Why does marijuana have so many different effects on its users? A key to the answer lies in “receptors”. Receptors are found in the membranes of all our cells and are small proteins that have distinctive shapes and chemical structures. These receptors are like one piece of a jigsaw puzzle waiting to match up with another molecule that “fits” like the complementary piece of a puzzle. When the molecule attaches to the receptor, it triggers a response of some kind depending on the particular type of cell. In the brain, for example, there are lots and lots of neurons. A response might be that some channels in the membrane open up to allow various ions to pass through. This movement of ions could initiate passing of signals to other neurons.
Back in 1964, Raphael Mechouam at the Hebrew University in Jerusalem identified delta-9-tetrahydrocannabinol (THC for short) as the active compound in marijuana. Identification of this “cannabinoid” THC was the culmination of about a century of work on marijuana by many researchers. It took another 24 years to find a receptor for THC. A group at St. Louis University incorporated a radioactive tracer in THC and followed its path in a rat’s brain. It ended up settling down on a receptor they called the CB1 (for cannabinoid receptor). The connection between CB1 and THC was nailed down when independent workers in Germany and in Belgium bred mice that didn’t have CB1. Sure enough, unlike normal mice, the mice without CB1 receptors had little or no reaction to THC.
Why so many different effects of marijuana? As in real estate, the answer is location, location, location. It turns out that CB1 receptors are scattered throughout various locations in the brain. They’re in parts of the brain involved in appetite, in emotion, in pain and in memory, in suppression of vomiting, etc. With CB1 receptors scattered all over the brain, the THC in marijuana can attach to some or many of these receptors in different areas of the brain and cause different responses in different people.

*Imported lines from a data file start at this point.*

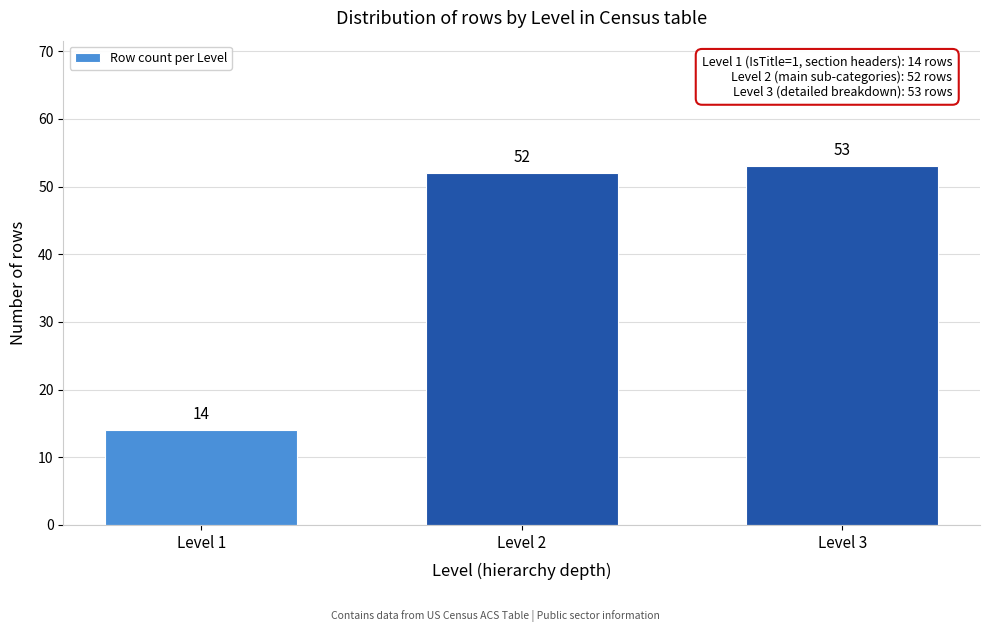

Reading left to right, extract all data points from this chart.

Level 1=14	Level 2=52	Level 3=53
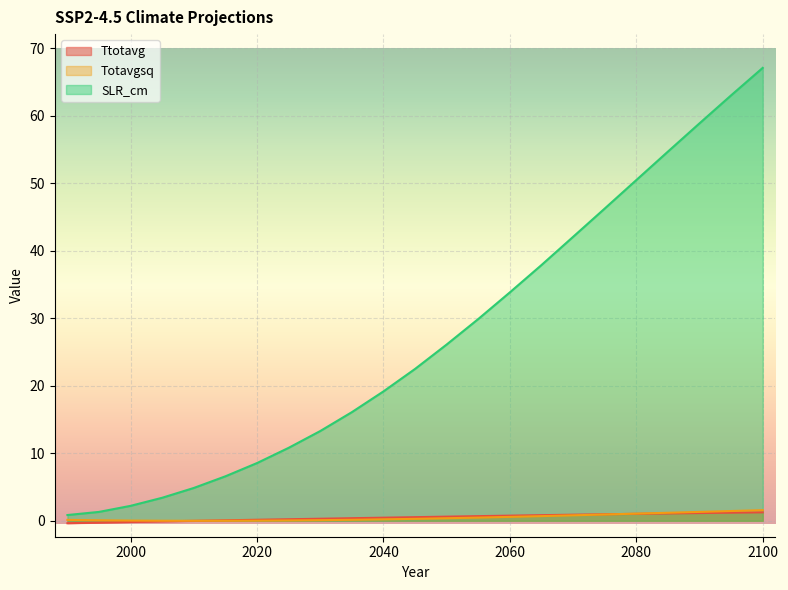

Which series ends up on top after the final intersection of Ttotavg and Totavgsq?

Totavgsq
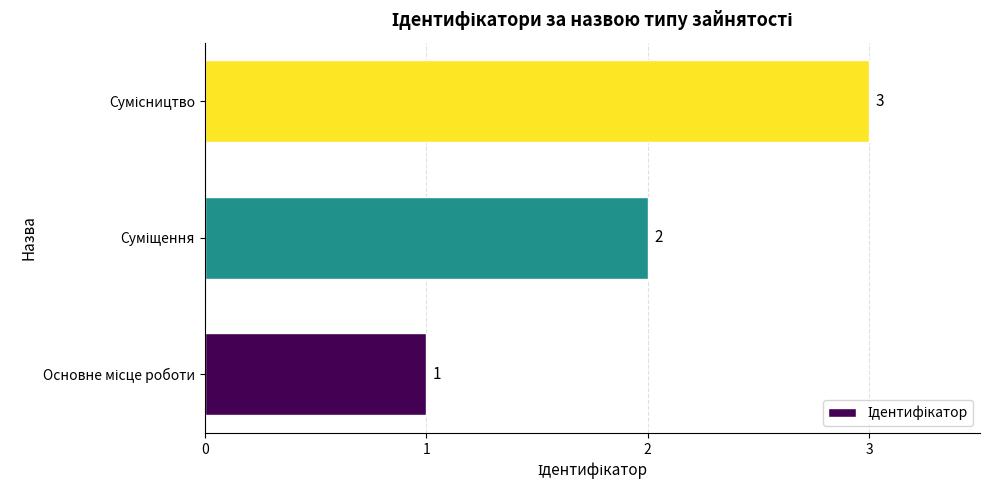

How many values are below 2?

1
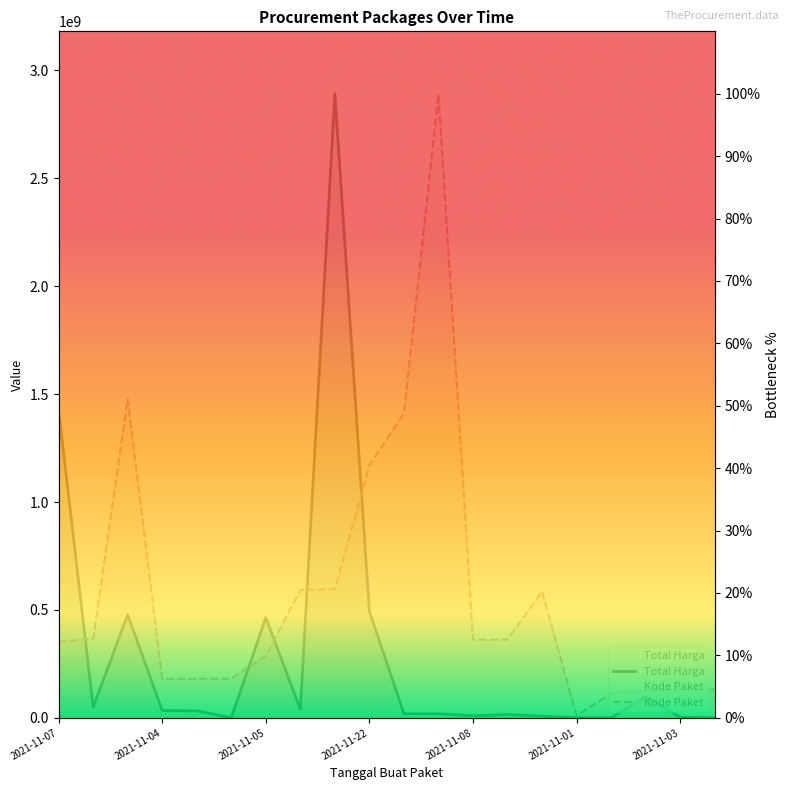

After their last crossing, which series has the higher values: Kode Paket or Total Harga?

Kode Paket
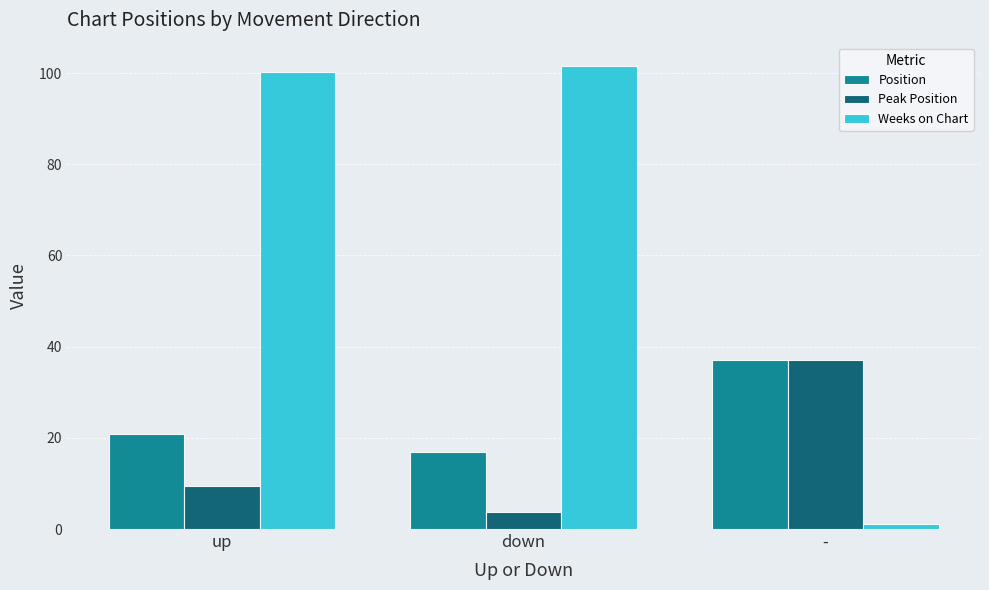

What is the total value across all series at -?

75.0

But wait a minute. How come the brain has a receptor that forms a match with a compound (THC) from a plant, marijuana? In 1992, Ralph Mechoulam, the same guy that identified THC in marijuana back in 1964, found the answer. He discovered a compound produced in the brain that attaches to CB1 and has the same effects as THC. Later, another compound in the brain was found that binds to CB1. These endogenous (dictionary: “growing on the inside”) compounds were given the name endocannabinoids. THC resembles the naturally occurring endocannabinoids closely enough to trick CB1 into accepting it as a match.
Discovery of these and other endocannabinoids that Nicoll and Alger term the “brain’s own marijuana” has led to work on what influences the body’s production of endocannabinoids and their roles in various diseases. Drugs that mimic endocannabinoids or THC have appeared or are in the pipeline for treatment of medical problems ranging from obesity to post-traumatic stress disorder to Parkinson’s disease.
I mentioned that some cancer patients enhance their appetites by smoking marijuana. There’s now a cannabinoid-based drug that seems to accomplish the same thing. If such a drug works by attaching to CB1, what would happen if some other drug worked to block CB1 from accepting a cannabinoid? Such a drug, termed an antagonist, might then be thought to work to suppress one’s appetite. This is one approach being pursued to address the obesity problem.
In conclusion, I hasten to add that I am mixed up in my own mind about the medical use of marijuana and am definitely not recommending any medical or other use of the drug. I’m also relieved to find that, being over 75, I’m excused from jury duty and will not have to face the possibility of another drug case.